ヒストリー

2004/05:優勝に王手

2005年4月中旬、チェルシーはクラブ初めてとなるプレミアリーグ優勝に王手をかけていた。

ジョゼ・モウリーニョが監督に就任し、あっという間に商社のメンタリティがチェルシーフットボールクラブに浸透していった。それは選手からスタッフ、そしてサポーターへと伝染し、スタンフォードブリッジは新たな時代の幕開けを感じていた。

記録破りのシーズンを駆け抜けたチェルシー。3-1で勝利したサウサンプトン戦で、最長無敗記録(マンチェスター・シティ戦以来22試合)、最多勝ち点(80)、最多勝利数(25)、最多アウェイ勝利数(13)、最多連勝数(7)とクラブ記録を次々に更新。

そして何よりも大切だった数字は、13と7。これは2位アーセナルとの勝ち点差と、シーズン残りの試合数だ。

チェルシーはスタンフォードブリッジへバーミンガムシティを迎え撃つ一戦を控え、さらにチャンピオンズリーグ準々決勝バイエルン戦が続いていた。

「7連勝してきて、ここで止める必要はない」と、4-2で勝利したバイエルンとの第1戦終了後に答えたモウリーニョ。

モウリーニョ就任後、目覚ましい成長を果たしたひとりがジョー・コール。攻撃陣の一角として欠かせない存在となり、プレミアリーグ月間最優秀選手賞にも選ばれている。だがそれでもチーム内で評価を集めたのは、クロード・マケレレだった。

「とにかく休んでほしい選手だから、ここで休養を取らせることにした」とバーミンガム戦を控えコメントしたモウリーニョ。

「プレミアリーグで最も過小評価されている選手だ。ゴールを決めないからだろうが、どれだけ大切な選手か分かるだろう」

「この守備の堅さは、彼の存在ありきだ。あの安定感は凄まじく、あのプレーがあるからフランクやアイドゥールが自由にプレーできる。ここ最近の試合ではアタッカーを5人並べているが、それでも成り立つのはクロードのおかげだよ」

そんなマケレレを休ませたチェルシーは、バーミンガムと1-1の引き分け。終盤にディディエ・ドログバが同点弾を決めてなんとか勝ち取ったポイントとなった。

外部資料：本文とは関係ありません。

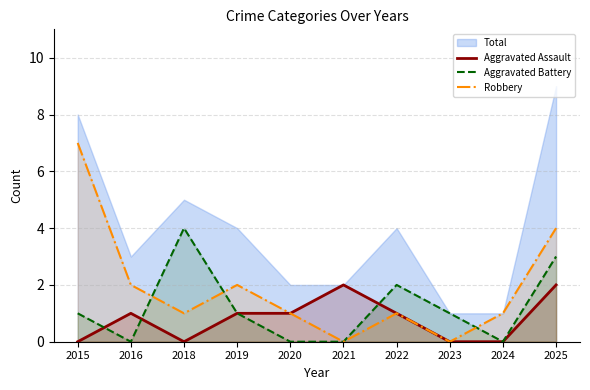

What is the highest value of the Aggravated Battery series?

4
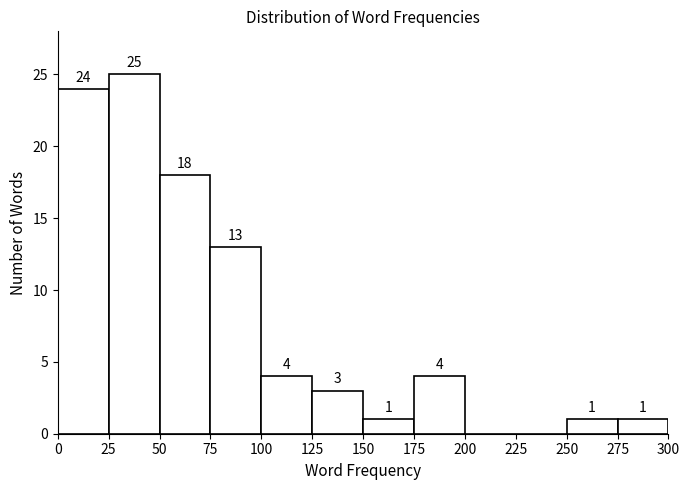

Over which range of the x-axis is the bar tallest?

25 to 50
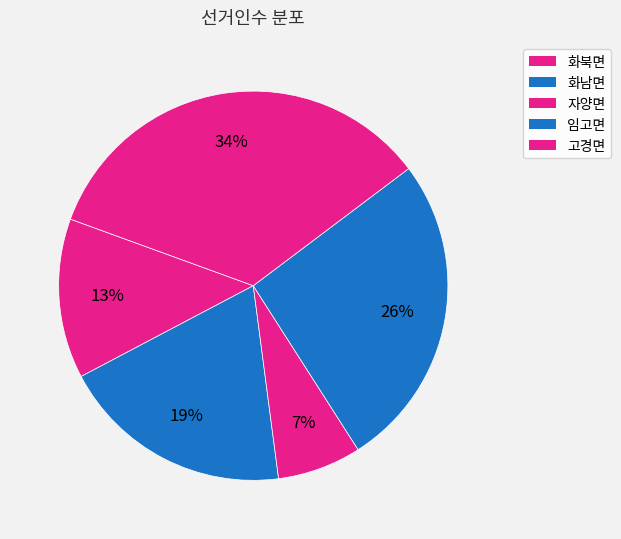

Does 화북면 account for over 50% of the chart?

No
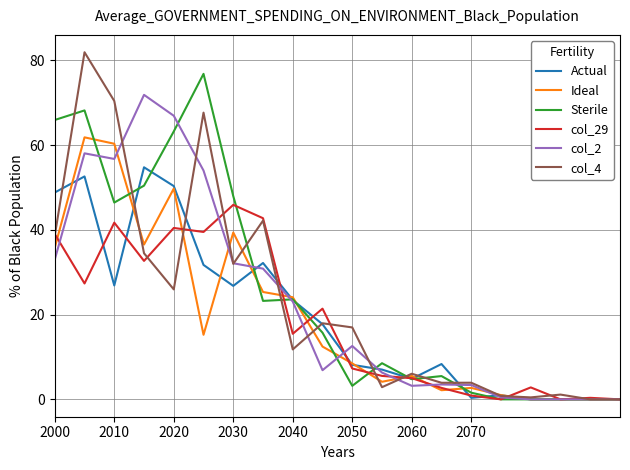

Which series has the largest range (max minus min)?

col_4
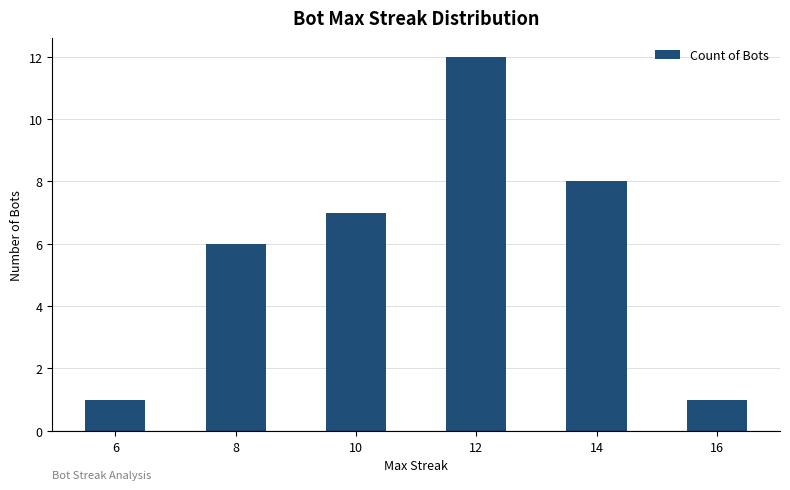

What is the change in value from 6 to 14?

+7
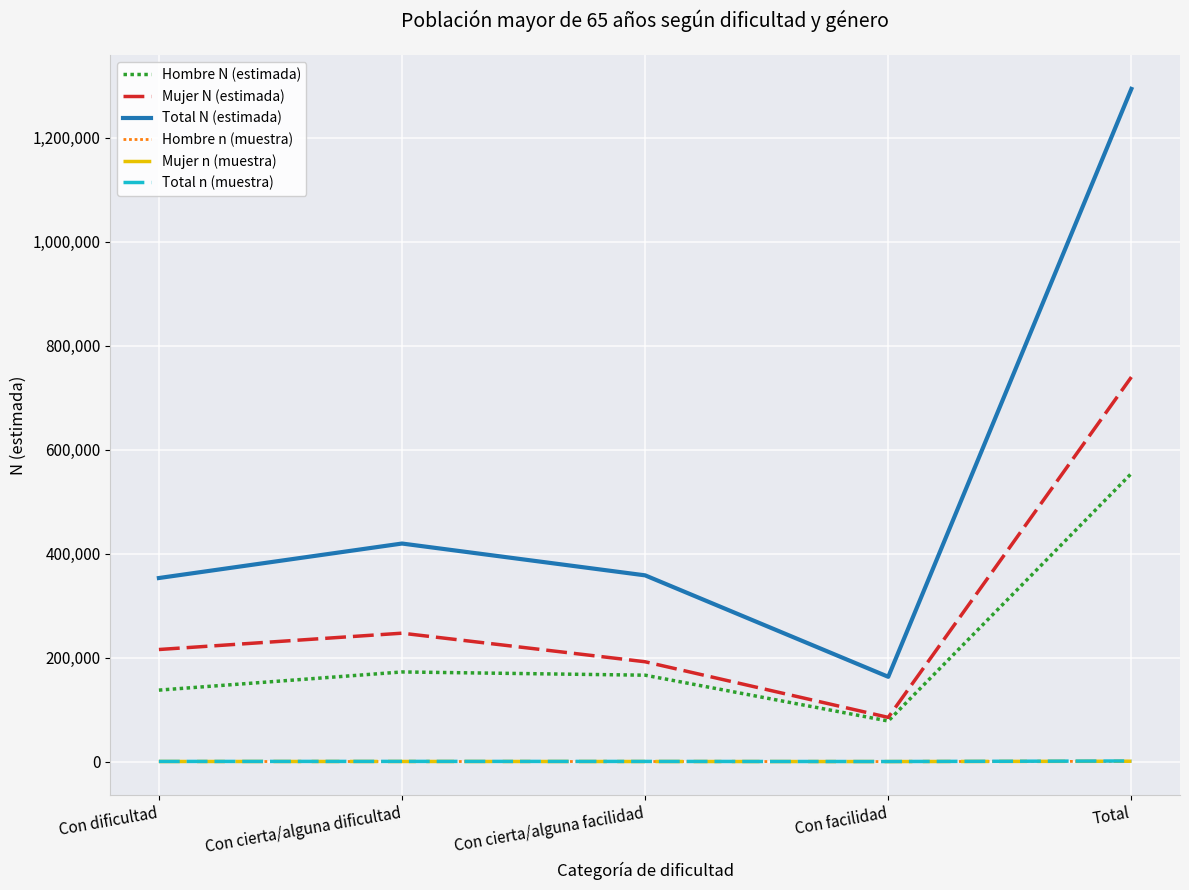

What is the highest value of the Mujer N (estimada) series?

739821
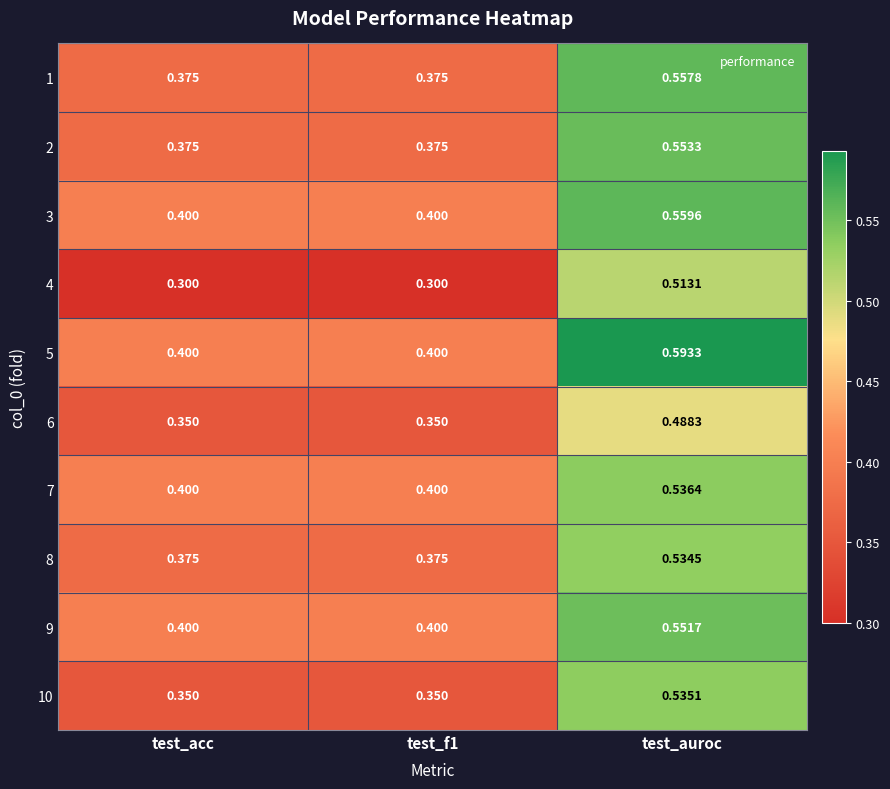

Which category has the highest value in the 2 series?

test_auroc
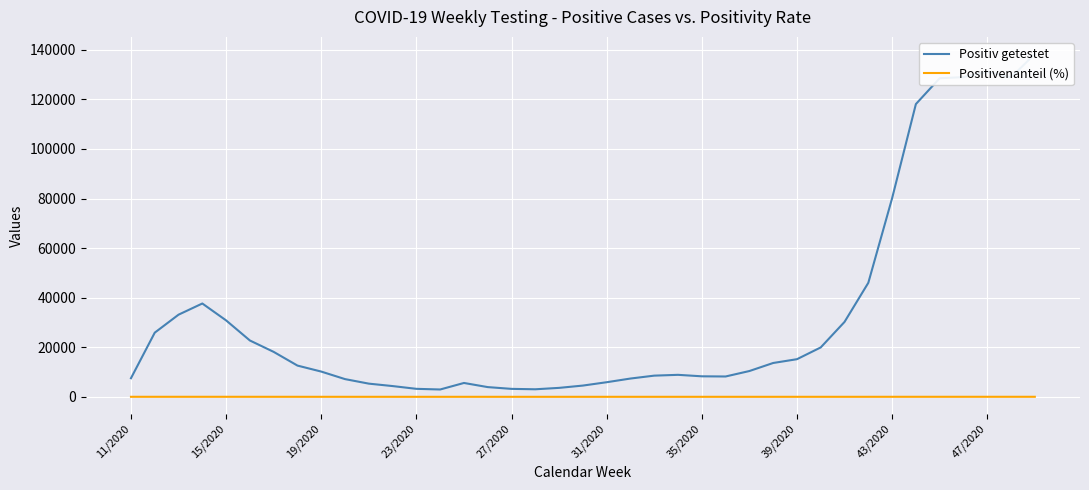

What is the total value across all series at 25?

8203.8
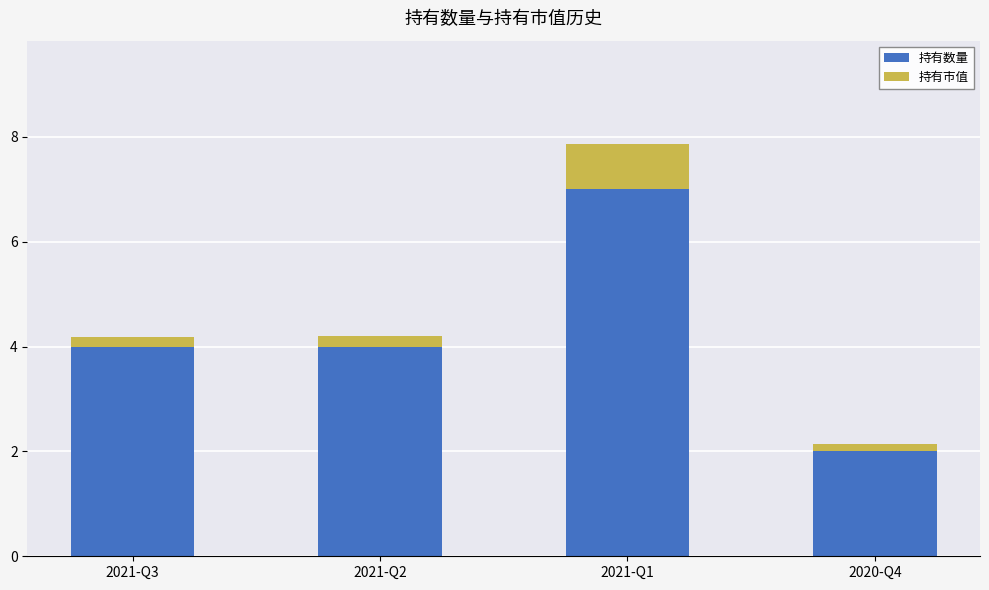

Is it true that 持有数量 equals 1.8 at 2021-Q2?

False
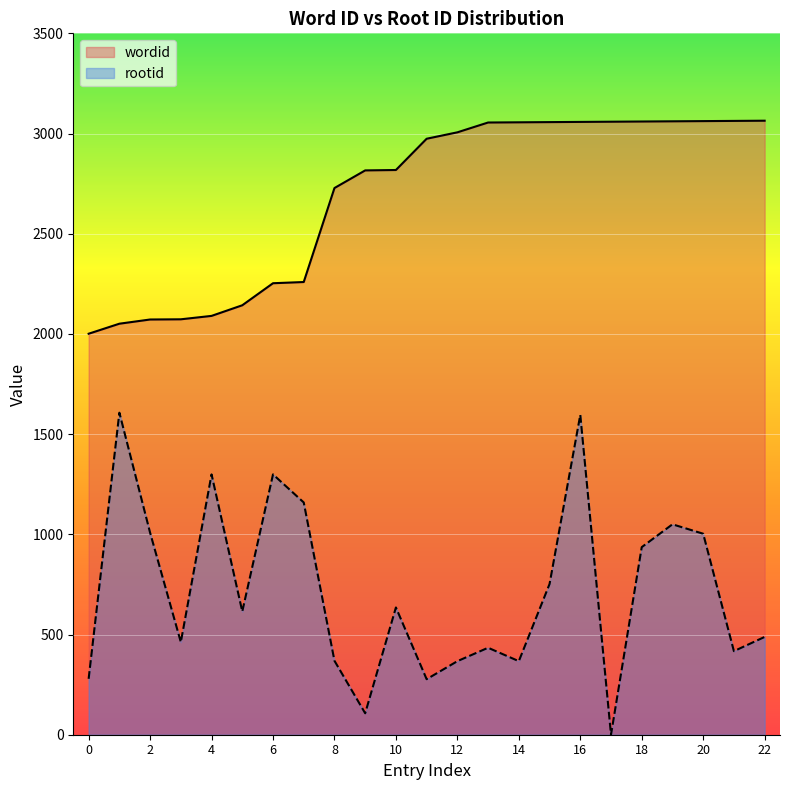

Is the value of rootid at 16 greater than the value of wordid at 4?

No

バーミンガム相手に引き分けたことで、勝ち点差を11に縮めたアーセナルが続いてスタンフォードブリッジへと乗り込むことに。アーセナルにとっては優勝に望みをつなぐ最後のチャンスとも言えるタイミングの決戦となった。そんな中、モウリーニョは次のようにコメントしている。

「シーズンが始まった時、4月20日にスタンフォードブリッジへアーセナルを迎え撃つ一戦の時点で勝ち点11差をつけていると言っても誰も信じなかっただろう」とマッチデイプログラムに綴ったモウリーニョ。「自分たちですらそうだったと思う」

「この試合は決勝戦のようなものだ。優勝を左右する。だが勝ち点差11を考えると、そこまでの緊張はないかもね」

結果としてこの試合は低調な内容で0-0で終わり、これにはアーセン・ヴェンゲル監督も「この試合に負けなかったということは、優勝はチェルシーのものだ」と語っている。

しかし勝てなかったことで、続くフルハム戦で3-1の勝利も優勝はまだ決まらず。この試合ではコールが先制点、ランパード、グジョンセンが続き快勝劇でダービーマッチを終えた。

しかし最終的にはその翌週、リーボック・スタジアムにて歴史的な瞬間を迎えるのは、誰もが知るところだ。